• Activity:
Rewrite the text of the listing below, putting "Корзина покупок" wherever "Корзина" appears and keeping everything else the same; omit the pictures.

• Provided entries:
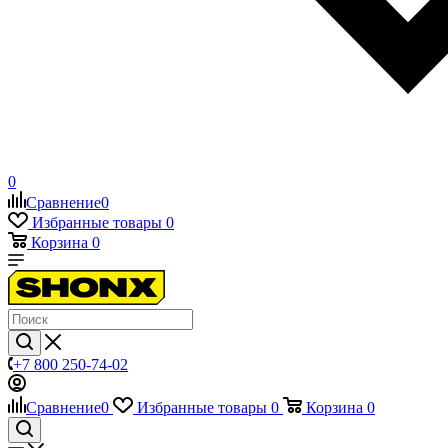
0
Сравнение
0
Избранные товары
0
Корзина
0
+7 800 250-74-02
Сравнение
0
Избранные товары
0
Корзина
0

• Solved exercise:
0
Сравнение
0
Избранные товары
0
Корзина покупок
0
+7 800 250-74-02
Сравнение
0
Избранные товары
0
Корзина покупок
0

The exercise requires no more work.